Hosanagar has proposed some checks and balances for regulators to consider in A Human’s Guide To Machine Intelligence. He also talks about rights that every person affected by algorithms should expect, what he calls an “Algorithmic Bill of Rights.”
“This as an important social issue, one that relates to information access, searching, and control (as well as privacy) and it seems to me that these are particularly appropriate issues for a library to bring to people’s attention,” Kozak also said. “Those have always been the work and concern of libraries, but now organizing and making useful the information in the world is something that online mega-companies do, for profit, and that can compromise the information product you get.”
“People need to be aware of that. This book is a basic primer for the non-specialist, a lucid overview from a talented teacher and speaker.”
As the John C. Hower Professor of Technology and Digital Business and Professor of Marketing at The Wharton School of the University of Pennsylvania, Hosanagar’s research focuses on the digital economy and the impact of analytics and algorithms on consumers and society, internet media and marketing and e-commerce.
Hosanagar has some predictions on what people will see next for technology, Artificial Intelligence and algorithms.

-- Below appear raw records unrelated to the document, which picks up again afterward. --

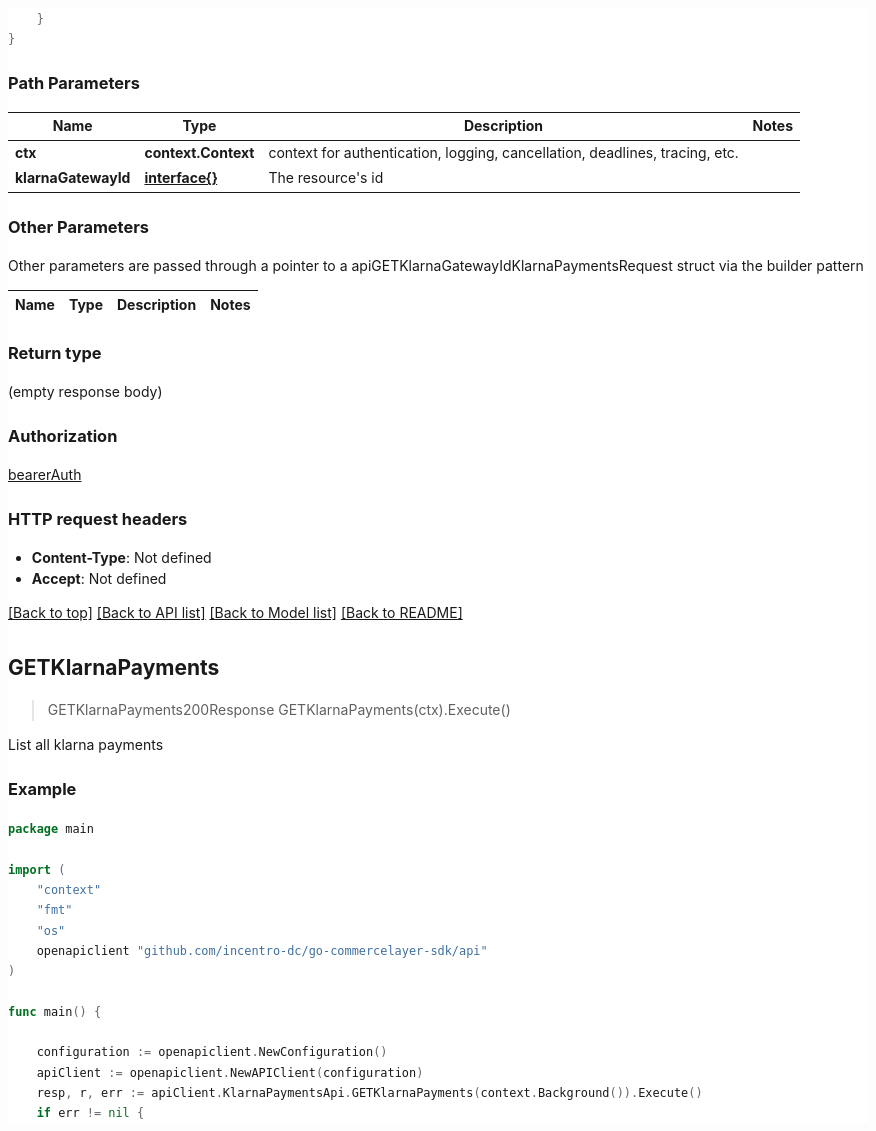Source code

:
 ```go
    }
}
```

### Path Parameters


Name | Type | Description  | Notes
------------- | ------------- | ------------- | -------------
**ctx** | **context.Context** | context for authentication, logging, cancellation, deadlines, tracing, etc.
**klarnaGatewayId** | [**interface{}**](.md) | The resource&#39;s id | 

### Other Parameters

Other parameters are passed through a pointer to a apiGETKlarnaGatewayIdKlarnaPaymentsRequest struct via the builder pattern


Name | Type | Description  | Notes
------------- | ------------- | ------------- | -------------


### Return type

 (empty response body)

### Authorization

[bearerAuth](../README.md#bearerAuth)

### HTTP request headers

- **Content-Type**: Not defined
- **Accept**: Not defined

[[Back to top]](#) [[Back to API list]](../README.md#documentation-for-api-endpoints)
[[Back to Model list]](../README.md#documentation-for-models)
[[Back to README]](../README.md)


## GETKlarnaPayments

> GETKlarnaPayments200Response GETKlarnaPayments(ctx).Execute()

List all klarna payments



### Example

```go
package main

import (
    "context"
    "fmt"
    "os"
    openapiclient "github.com/incentro-dc/go-commercelayer-sdk/api"
)

func main() {

    configuration := openapiclient.NewConfiguration()
    apiClient := openapiclient.NewAPIClient(configuration)
    resp, r, err := apiClient.KlarnaPaymentsApi.GETKlarnaPayments(context.Background()).Execute()
    if err != nil {
```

“In the next five years, we will see lots of driver-less cars on the road. We will have AI assistants running our lives for us. And we will have AI companions and chatbots that we will be interacting with,” he said.
“But the biggest development in the next ten years that I am hoping this book will also help contribute towards is the creation of algorithms that are fair, ethical and transparent. That may well be the most important advance in AI in the next ten years.”
For more information on the author and his book, visit his website here.
Hosanagar presents A Human’s Guide To Machine Intelligence at 7:00 p.m. on Wednesday, April 3. The Buena Vista branch of the Burbank Public Library is located at 300 N. Buena Vista Street in Burbank. The event is free to the public and there is plenty of free parking available on site.